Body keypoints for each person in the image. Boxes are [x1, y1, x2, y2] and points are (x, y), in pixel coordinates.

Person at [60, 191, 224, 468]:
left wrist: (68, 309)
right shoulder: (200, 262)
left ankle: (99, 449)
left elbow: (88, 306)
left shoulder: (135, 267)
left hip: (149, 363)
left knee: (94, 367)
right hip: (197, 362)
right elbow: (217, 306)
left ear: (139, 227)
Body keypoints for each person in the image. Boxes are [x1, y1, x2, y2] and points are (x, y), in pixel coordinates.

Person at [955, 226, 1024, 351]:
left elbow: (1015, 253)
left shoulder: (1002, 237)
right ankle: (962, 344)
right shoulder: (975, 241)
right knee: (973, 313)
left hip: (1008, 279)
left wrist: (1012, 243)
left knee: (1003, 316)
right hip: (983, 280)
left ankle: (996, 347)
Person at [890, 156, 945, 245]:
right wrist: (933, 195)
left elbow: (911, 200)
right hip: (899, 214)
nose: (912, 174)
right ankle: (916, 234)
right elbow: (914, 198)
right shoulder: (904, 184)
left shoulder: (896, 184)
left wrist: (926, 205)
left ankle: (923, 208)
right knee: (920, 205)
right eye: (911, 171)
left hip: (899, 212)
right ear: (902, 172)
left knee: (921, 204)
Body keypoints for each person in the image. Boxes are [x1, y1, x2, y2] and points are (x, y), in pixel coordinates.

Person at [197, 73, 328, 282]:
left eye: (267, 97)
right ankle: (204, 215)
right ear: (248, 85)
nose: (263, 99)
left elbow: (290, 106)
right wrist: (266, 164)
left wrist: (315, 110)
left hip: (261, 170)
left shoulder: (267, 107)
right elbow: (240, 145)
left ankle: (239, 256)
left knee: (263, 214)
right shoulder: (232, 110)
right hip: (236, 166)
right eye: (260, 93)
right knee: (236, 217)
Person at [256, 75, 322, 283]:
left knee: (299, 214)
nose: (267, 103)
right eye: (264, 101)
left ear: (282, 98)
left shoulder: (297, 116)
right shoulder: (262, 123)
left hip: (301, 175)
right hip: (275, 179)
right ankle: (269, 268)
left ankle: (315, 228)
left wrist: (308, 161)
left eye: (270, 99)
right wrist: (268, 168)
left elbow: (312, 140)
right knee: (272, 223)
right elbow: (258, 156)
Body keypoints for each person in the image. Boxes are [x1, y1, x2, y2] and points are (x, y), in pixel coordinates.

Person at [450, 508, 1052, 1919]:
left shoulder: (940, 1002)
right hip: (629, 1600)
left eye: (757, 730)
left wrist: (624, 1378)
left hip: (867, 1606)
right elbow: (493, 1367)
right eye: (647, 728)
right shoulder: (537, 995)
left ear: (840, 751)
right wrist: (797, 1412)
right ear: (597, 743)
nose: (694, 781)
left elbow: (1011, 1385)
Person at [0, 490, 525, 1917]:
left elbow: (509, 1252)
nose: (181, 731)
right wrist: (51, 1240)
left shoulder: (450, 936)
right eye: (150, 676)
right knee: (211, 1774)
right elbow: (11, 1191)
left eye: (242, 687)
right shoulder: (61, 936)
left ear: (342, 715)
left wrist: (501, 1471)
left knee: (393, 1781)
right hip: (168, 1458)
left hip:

--------

_What you will do_
All of the material above should be reproduced exactly.

_Task result_
Body keypoints for each person in the image. Boxes are [x1, y1, x2, y2] and points are (x, y), in pixel coordinates.

Person at [60, 191, 224, 468]:
left wrist: (68, 309)
right shoulder: (200, 262)
left ankle: (99, 449)
left elbow: (88, 306)
left shoulder: (135, 267)
left hip: (149, 363)
left knee: (94, 367)
right hip: (197, 362)
right elbow: (217, 306)
left ear: (139, 227)
Body keypoints for each person in the image. Boxes are [x1, y1, x2, y2] and points are (x, y), in pixel coordinates.

Person at [955, 226, 1024, 351]:
left elbow: (1015, 253)
left shoulder: (1002, 237)
right ankle: (962, 344)
right shoulder: (975, 241)
right knee: (973, 313)
left hip: (1008, 279)
left wrist: (1012, 243)
left knee: (1003, 316)
right hip: (983, 280)
left ankle: (996, 347)
Person at [890, 156, 945, 245]:
right wrist: (933, 195)
left elbow: (911, 200)
right hip: (899, 214)
nose: (912, 174)
right ankle: (916, 234)
right elbow: (914, 198)
right shoulder: (904, 184)
left shoulder: (896, 184)
left wrist: (926, 205)
left ankle: (923, 208)
right knee: (920, 205)
right eye: (911, 171)
left hip: (899, 212)
right ear: (902, 172)
left knee: (921, 204)
Body keypoints for each person in the image. Boxes are [x1, y1, x2, y2] and points are (x, y), in pixel coordinates.

Person at [197, 73, 328, 282]:
left eye: (267, 97)
right ankle: (204, 215)
right ear: (248, 85)
nose: (263, 99)
left elbow: (290, 106)
right wrist: (266, 164)
left wrist: (315, 110)
left hip: (261, 170)
left shoulder: (267, 107)
right elbow: (240, 145)
left ankle: (239, 256)
left knee: (263, 214)
right shoulder: (232, 110)
right hip: (236, 166)
right eye: (260, 93)
right knee: (236, 217)
Person at [256, 75, 322, 283]:
left knee: (299, 214)
nose: (267, 103)
right eye: (264, 101)
left ear: (282, 98)
left shoulder: (297, 116)
right shoulder: (262, 123)
left hip: (301, 175)
right hip: (275, 179)
right ankle: (269, 268)
left ankle: (315, 228)
left wrist: (308, 161)
left eye: (270, 99)
right wrist: (268, 168)
left elbow: (312, 140)
right knee: (272, 223)
right elbow: (258, 156)
Body keypoints for each person in the image. Boxes are [x1, y1, x2, y2] and points are (x, y), in pixel coordinates.

Person at [450, 508, 1052, 1919]:
left shoulder: (940, 1002)
right hip: (629, 1600)
left eye: (757, 730)
left wrist: (624, 1378)
left hip: (867, 1606)
right elbow: (493, 1367)
right eye: (647, 728)
right shoulder: (537, 995)
left ear: (840, 751)
right wrist: (797, 1412)
right ear: (597, 743)
nose: (694, 781)
left elbow: (1011, 1385)
Person at [0, 490, 525, 1917]:
left elbow: (509, 1252)
nose: (181, 731)
right wrist: (51, 1240)
left shoulder: (450, 936)
right eye: (150, 676)
right knee: (211, 1774)
right elbow: (11, 1191)
left eye: (242, 687)
right shoulder: (61, 936)
left ear: (342, 715)
left wrist: (501, 1471)
left knee: (393, 1781)
right hip: (168, 1458)
left hip:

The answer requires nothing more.